-- Data follows --
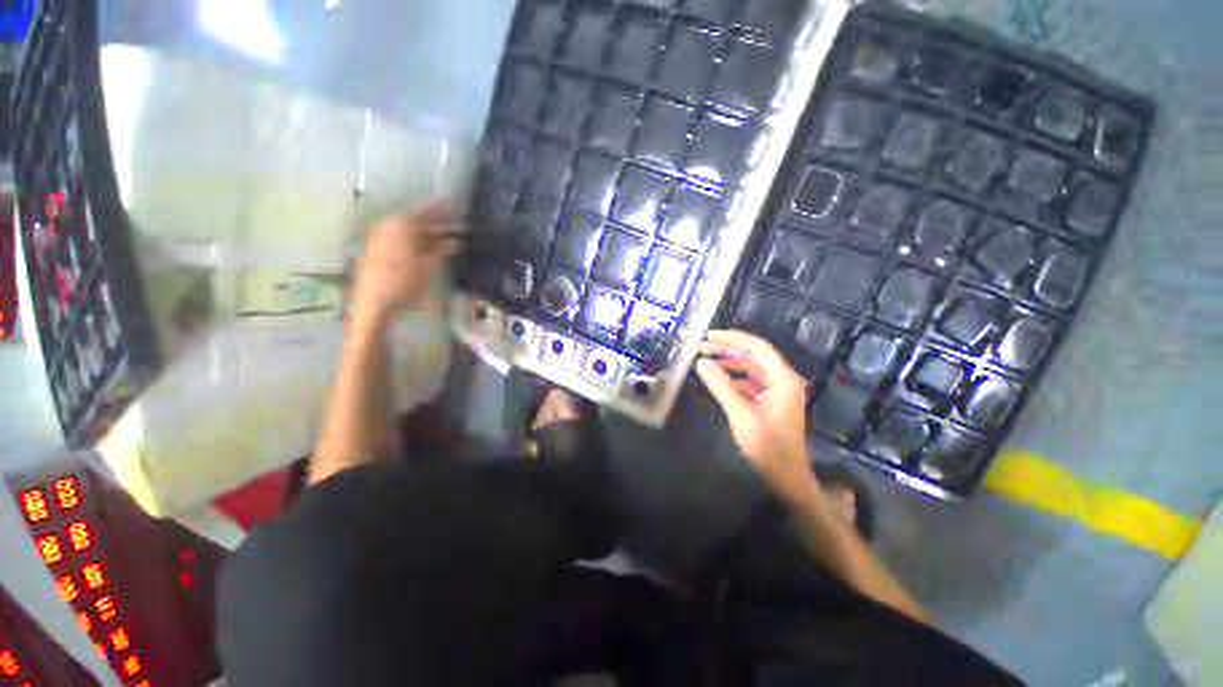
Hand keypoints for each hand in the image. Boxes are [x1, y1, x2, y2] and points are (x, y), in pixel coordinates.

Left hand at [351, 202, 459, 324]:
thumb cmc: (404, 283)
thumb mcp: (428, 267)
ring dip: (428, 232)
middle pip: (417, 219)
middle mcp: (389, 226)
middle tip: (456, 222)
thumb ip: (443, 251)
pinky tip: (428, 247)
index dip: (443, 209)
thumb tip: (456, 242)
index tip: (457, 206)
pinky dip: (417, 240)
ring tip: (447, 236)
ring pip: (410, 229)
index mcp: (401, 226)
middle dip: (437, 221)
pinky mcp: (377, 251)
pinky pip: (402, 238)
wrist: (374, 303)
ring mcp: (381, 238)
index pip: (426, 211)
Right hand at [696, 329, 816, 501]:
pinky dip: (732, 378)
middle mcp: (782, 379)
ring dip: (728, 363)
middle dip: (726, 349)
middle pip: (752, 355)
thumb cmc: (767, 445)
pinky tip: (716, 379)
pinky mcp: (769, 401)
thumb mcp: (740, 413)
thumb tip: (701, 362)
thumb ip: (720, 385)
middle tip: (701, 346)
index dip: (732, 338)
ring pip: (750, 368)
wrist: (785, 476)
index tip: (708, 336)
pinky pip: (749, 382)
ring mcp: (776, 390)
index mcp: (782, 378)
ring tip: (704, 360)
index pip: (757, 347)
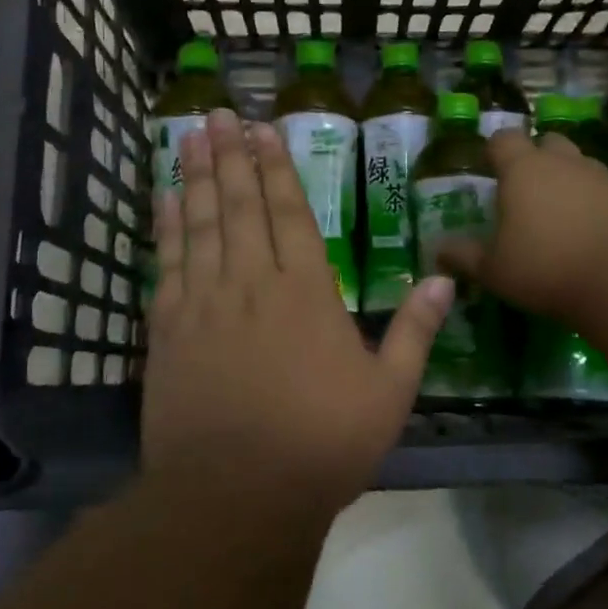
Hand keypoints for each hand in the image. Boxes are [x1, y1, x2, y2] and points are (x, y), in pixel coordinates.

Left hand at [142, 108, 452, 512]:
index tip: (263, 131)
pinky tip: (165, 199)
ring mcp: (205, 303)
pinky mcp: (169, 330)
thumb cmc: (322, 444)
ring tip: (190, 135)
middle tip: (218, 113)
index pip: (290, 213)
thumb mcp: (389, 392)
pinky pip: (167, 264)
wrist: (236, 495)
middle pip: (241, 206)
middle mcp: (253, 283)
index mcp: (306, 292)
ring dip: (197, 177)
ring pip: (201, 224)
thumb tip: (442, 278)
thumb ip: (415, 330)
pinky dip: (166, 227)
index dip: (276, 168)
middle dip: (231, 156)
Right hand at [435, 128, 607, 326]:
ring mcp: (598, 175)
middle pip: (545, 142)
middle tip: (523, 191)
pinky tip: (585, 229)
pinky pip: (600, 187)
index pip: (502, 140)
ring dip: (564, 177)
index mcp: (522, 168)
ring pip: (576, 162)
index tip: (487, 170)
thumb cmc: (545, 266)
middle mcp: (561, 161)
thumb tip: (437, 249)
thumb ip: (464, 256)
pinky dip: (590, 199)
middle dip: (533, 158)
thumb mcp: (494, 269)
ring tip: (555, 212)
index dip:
-- Data concluded --
__Aim of the exercise__: Every line above from the line with "middle dip: (437, 221)" to the line with "ring pip: (750, 368)", both included, must be reproduced exactly, and no other line may appear.

__Answer__:
middle dip: (437, 221)
pinky mcp: (377, 251)
pinky pip: (402, 238)
wrist: (374, 303)
ring mcp: (381, 238)
index pip: (426, 211)
Right hand at [696, 329, 816, 501]:
pinky dip: (732, 378)
middle mcp: (782, 379)
ring dip: (728, 363)
middle dip: (726, 349)
middle pip: (752, 355)
thumb cmc: (767, 445)
pinky tip: (716, 379)
pinky mcp: (769, 401)
thumb mcp: (740, 413)
thumb tip: (701, 362)
thumb ip: (720, 385)
middle tip: (701, 346)
index dip: (732, 338)
ring pip: (750, 368)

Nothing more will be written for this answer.